• [What you have to do]: Write out the stretch of lines below that begins at the line with "microscopy of prostate" and ends at the line with "(DAB (3,3'-diaminobenzidine)) staining", including both, exactly as given and nothing more.

[Extracted data entries]
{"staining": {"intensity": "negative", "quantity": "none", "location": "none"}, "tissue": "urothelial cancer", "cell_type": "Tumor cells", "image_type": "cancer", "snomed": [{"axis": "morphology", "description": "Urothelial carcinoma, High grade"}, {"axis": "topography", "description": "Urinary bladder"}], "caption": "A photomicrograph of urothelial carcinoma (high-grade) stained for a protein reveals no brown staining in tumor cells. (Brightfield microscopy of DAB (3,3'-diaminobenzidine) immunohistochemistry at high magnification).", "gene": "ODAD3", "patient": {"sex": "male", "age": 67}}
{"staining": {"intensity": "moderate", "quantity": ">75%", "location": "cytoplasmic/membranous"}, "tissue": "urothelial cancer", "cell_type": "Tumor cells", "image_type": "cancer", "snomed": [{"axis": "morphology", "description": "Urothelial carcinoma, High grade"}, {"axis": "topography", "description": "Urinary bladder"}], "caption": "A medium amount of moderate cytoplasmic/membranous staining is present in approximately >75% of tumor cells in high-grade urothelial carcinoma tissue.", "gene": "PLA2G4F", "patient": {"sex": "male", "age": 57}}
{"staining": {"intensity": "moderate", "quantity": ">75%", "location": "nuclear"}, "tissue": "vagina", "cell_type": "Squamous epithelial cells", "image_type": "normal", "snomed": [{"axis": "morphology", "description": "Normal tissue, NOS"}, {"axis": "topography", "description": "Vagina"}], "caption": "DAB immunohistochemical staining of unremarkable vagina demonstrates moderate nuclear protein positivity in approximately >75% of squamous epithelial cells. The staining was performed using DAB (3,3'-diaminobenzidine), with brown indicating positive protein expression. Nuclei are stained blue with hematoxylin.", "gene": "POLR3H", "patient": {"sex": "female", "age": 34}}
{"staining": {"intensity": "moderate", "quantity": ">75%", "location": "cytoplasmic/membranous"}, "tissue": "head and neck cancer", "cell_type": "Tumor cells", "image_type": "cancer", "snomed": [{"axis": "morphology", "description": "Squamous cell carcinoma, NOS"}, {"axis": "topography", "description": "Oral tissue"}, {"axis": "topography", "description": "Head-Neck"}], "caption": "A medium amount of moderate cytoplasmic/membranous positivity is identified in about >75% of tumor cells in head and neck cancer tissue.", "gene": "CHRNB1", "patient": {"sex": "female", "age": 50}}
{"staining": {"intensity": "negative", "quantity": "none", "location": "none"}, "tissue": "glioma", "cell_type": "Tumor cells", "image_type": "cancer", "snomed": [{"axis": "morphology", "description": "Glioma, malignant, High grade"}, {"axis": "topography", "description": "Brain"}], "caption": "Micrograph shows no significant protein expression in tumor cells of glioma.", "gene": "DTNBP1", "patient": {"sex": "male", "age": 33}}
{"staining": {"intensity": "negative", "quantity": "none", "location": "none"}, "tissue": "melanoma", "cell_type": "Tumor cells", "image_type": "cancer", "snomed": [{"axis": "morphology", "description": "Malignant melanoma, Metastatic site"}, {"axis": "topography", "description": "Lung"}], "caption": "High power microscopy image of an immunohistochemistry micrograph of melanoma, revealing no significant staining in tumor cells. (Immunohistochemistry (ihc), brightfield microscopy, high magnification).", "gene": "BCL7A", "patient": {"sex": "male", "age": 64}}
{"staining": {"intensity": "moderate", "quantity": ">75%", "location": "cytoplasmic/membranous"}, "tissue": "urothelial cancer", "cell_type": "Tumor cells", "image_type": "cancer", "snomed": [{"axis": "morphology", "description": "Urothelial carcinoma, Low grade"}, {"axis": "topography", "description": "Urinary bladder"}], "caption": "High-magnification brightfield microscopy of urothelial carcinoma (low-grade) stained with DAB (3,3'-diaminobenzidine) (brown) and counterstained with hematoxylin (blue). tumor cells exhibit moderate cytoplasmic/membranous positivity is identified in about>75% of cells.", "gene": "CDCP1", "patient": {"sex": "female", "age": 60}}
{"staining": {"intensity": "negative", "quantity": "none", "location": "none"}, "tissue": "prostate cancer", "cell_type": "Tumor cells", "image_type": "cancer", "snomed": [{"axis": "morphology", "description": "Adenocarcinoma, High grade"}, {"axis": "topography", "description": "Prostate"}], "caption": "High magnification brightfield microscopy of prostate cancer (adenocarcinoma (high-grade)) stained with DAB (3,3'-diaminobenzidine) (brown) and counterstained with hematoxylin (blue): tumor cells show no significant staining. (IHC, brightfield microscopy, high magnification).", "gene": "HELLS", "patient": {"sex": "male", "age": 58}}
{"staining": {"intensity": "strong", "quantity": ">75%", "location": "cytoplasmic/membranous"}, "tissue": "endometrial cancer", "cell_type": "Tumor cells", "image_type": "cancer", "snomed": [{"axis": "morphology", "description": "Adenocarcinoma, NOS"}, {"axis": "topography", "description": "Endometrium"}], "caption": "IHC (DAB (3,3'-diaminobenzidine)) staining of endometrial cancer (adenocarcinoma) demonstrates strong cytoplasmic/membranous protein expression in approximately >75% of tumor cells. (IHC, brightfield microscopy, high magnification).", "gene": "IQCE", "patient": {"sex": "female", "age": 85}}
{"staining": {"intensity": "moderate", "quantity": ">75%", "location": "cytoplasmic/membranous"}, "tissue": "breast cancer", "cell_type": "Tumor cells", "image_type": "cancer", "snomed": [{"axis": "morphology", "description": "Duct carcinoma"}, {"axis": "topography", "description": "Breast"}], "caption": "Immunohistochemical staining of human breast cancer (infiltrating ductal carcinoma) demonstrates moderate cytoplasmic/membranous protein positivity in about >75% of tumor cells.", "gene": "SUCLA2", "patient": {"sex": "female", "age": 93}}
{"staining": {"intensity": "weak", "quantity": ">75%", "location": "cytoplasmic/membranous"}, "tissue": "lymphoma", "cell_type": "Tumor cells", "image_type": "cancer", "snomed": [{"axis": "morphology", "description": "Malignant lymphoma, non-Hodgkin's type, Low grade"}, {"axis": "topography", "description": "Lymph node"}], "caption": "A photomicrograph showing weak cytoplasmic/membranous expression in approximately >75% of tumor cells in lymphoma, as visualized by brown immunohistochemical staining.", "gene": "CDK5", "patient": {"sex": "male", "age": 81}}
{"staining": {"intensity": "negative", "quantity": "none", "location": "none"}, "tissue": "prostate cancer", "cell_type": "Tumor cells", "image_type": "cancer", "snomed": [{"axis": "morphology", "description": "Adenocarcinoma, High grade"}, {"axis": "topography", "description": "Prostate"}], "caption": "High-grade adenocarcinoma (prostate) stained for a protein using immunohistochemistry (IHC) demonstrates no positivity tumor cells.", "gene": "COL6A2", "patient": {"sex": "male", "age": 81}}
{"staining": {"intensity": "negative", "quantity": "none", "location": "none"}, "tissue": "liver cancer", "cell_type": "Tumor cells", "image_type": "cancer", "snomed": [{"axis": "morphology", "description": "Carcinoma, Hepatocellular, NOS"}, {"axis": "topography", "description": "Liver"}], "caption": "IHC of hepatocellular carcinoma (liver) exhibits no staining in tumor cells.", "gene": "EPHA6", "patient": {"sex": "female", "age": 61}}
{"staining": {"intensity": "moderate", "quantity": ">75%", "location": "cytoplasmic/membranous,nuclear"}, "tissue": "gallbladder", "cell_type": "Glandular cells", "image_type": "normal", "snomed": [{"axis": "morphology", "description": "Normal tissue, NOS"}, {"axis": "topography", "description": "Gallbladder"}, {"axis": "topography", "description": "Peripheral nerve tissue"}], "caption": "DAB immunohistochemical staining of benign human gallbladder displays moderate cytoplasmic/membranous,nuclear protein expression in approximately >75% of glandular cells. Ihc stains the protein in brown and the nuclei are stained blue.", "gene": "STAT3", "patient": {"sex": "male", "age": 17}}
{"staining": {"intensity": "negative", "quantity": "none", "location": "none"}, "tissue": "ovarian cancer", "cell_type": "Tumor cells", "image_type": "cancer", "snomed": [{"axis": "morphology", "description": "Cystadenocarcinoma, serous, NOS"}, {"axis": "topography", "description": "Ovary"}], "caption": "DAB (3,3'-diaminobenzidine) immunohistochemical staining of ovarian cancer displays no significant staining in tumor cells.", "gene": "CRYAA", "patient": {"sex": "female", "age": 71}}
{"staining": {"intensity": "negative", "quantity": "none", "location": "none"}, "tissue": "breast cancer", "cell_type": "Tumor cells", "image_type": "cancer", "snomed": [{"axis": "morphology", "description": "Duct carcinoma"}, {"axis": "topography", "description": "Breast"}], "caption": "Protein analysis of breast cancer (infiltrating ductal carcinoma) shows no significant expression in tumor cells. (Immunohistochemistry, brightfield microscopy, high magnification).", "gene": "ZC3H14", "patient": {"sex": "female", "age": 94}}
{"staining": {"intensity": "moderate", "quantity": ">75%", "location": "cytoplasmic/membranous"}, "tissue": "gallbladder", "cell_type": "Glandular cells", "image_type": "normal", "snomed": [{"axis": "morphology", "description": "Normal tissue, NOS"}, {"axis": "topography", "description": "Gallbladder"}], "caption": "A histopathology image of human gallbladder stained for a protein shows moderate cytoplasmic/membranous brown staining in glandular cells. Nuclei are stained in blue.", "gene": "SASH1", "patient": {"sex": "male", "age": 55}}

• [Solution for this task]:
{"staining": {"intensity": "negative", "quantity": "none", "location": "none"}, "tissue": "prostate cancer", "cell_type": "Tumor cells", "image_type": "cancer", "snomed": [{"axis": "morphology", "description": "Adenocarcinoma, High grade"}, {"axis": "topography", "description": "Prostate"}], "caption": "High magnification brightfield microscopy of prostate cancer (adenocarcinoma (high-grade)) stained with DAB (3,3'-diaminobenzidine) (brown) and counterstained with hematoxylin (blue): tumor cells show no significant staining. (IHC, brightfield microscopy, high magnification).", "gene": "HELLS", "patient": {"sex": "male", "age": 58}}
{"staining": {"intensity": "strong", "quantity": ">75%", "location": "cytoplasmic/membranous"}, "tissue": "endometrial cancer", "cell_type": "Tumor cells", "image_type": "cancer", "snomed": [{"axis": "morphology", "description": "Adenocarcinoma, NOS"}, {"axis": "topography", "description": "Endometrium"}], "caption": "IHC (DAB (3,3'-diaminobenzidine)) staining of endometrial cancer (adenocarcinoma) demonstrates strong cytoplasmic/membranous protein expression in approximately >75% of tumor cells. (IHC, brightfield microscopy, high magnification).", "gene": "IQCE", "patient": {"sex": "female", "age": 85}}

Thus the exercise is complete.